Slumdog Millionaire is a love story set against the backdrop of contemporary India, where extreme poverty and crime lords clash with incredible cultural beauty and multinational corporations. This is not the sanitised Bollywood of Bride and Prejudice, nor the wrist-slitting grit and melancholy of most of the recent prize-winning Indian novels, but a combination of the two. India is shown as a land of extremes, and the lead characters’ lives cover all (or at least, a lot) of them.
While the location may be quite exotic to Western eyes, the underlying story is nothing new. Boy meets girl, boy loses girl, boy meets girl again, boy kind of loses her again, boy goes on Who Wants to be a Millionaire India. Some of the twists and turns are telegraphed a mile away, but how those twists and turns are incorporated into the story, and always linked back to the WWTBAM questions, is brilliantly told.
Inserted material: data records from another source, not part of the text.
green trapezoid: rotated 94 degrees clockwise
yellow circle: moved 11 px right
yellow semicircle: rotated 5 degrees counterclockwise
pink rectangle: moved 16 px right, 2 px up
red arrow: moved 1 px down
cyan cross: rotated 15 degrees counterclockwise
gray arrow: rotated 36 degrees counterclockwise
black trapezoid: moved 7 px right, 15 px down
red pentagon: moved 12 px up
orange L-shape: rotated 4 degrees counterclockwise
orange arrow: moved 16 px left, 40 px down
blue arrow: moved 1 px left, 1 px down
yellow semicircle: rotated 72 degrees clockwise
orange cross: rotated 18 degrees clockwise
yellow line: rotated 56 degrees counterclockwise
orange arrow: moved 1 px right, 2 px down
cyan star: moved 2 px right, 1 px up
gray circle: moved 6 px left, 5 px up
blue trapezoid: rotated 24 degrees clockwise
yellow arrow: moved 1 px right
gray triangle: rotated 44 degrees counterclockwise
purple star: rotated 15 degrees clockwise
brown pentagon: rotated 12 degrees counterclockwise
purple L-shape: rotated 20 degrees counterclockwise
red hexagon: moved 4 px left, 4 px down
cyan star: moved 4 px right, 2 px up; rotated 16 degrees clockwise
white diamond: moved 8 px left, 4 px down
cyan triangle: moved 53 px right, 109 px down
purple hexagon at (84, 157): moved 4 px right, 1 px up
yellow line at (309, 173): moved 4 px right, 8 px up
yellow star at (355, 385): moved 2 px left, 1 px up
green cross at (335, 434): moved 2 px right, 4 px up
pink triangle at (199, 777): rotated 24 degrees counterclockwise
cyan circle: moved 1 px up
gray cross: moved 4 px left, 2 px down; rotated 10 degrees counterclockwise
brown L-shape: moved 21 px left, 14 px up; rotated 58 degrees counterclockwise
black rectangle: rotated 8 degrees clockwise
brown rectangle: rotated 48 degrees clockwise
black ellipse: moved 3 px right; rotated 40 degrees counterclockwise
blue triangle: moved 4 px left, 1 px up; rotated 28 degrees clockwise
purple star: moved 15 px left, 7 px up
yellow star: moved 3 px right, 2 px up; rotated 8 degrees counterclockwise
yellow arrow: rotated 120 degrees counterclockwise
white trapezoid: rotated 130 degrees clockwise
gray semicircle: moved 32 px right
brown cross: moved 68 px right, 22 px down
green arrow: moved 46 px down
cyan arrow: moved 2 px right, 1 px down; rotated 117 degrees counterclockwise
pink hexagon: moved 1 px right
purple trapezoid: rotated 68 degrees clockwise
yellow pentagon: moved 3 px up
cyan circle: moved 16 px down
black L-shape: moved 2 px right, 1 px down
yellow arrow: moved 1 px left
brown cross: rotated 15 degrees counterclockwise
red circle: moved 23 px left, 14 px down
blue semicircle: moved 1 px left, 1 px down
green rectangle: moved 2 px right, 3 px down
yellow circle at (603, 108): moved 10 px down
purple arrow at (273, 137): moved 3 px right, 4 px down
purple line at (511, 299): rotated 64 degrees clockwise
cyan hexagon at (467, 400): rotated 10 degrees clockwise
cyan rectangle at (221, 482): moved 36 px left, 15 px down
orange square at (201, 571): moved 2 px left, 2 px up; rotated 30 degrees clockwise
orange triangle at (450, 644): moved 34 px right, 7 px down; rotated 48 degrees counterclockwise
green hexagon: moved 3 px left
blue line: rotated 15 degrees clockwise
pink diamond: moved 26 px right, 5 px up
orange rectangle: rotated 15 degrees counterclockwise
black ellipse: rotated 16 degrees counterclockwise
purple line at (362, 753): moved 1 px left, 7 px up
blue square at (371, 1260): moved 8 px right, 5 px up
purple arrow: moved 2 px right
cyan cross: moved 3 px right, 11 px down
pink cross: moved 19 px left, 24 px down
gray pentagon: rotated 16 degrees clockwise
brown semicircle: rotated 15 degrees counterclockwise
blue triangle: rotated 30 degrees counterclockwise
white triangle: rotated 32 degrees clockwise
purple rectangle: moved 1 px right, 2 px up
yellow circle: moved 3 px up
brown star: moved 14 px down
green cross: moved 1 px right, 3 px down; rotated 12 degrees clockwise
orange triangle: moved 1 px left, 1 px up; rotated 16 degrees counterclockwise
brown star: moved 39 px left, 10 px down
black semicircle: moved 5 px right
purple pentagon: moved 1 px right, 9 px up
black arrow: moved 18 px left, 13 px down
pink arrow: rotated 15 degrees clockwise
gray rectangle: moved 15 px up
All the actors are superb (though the WWTBAM host gave me the wiggins), even if some of the more clichéd scenes let them down. For me, the most annoying was the oft-repeated “spotting across a crowded train station” device, even though this is India and there are about 50 platforms between the players, not to mention the several hundred thousand people who constantly mill about the place as well – whereas I have a hard enough time spotting people at the relatively tiny Wellington terminus.
Once the at times amusing, at times harrowing, and always entertaining film is over (and for no particular reason that I can see), the final credits roll over a Bollywood dance scene performed by the cast. Perhaps this was a treat for the actors, to have them participate in something so light and frothy after their more serious scenes of violence and heartache. For me, it felt a bit odd ending on such a frivolous note, but it also seemed to cleanse the cinematic palate of any bitter aftertaste from the film, so all that was left at the forefront of the tongue was a lovely sensation of the amazing images and colours of India.
Verdict: Plot-wise, not really a revelation, but Slumdog Millionaire told a fairly simple story very well. An Extremely Hot on a scale of Indian spiciness.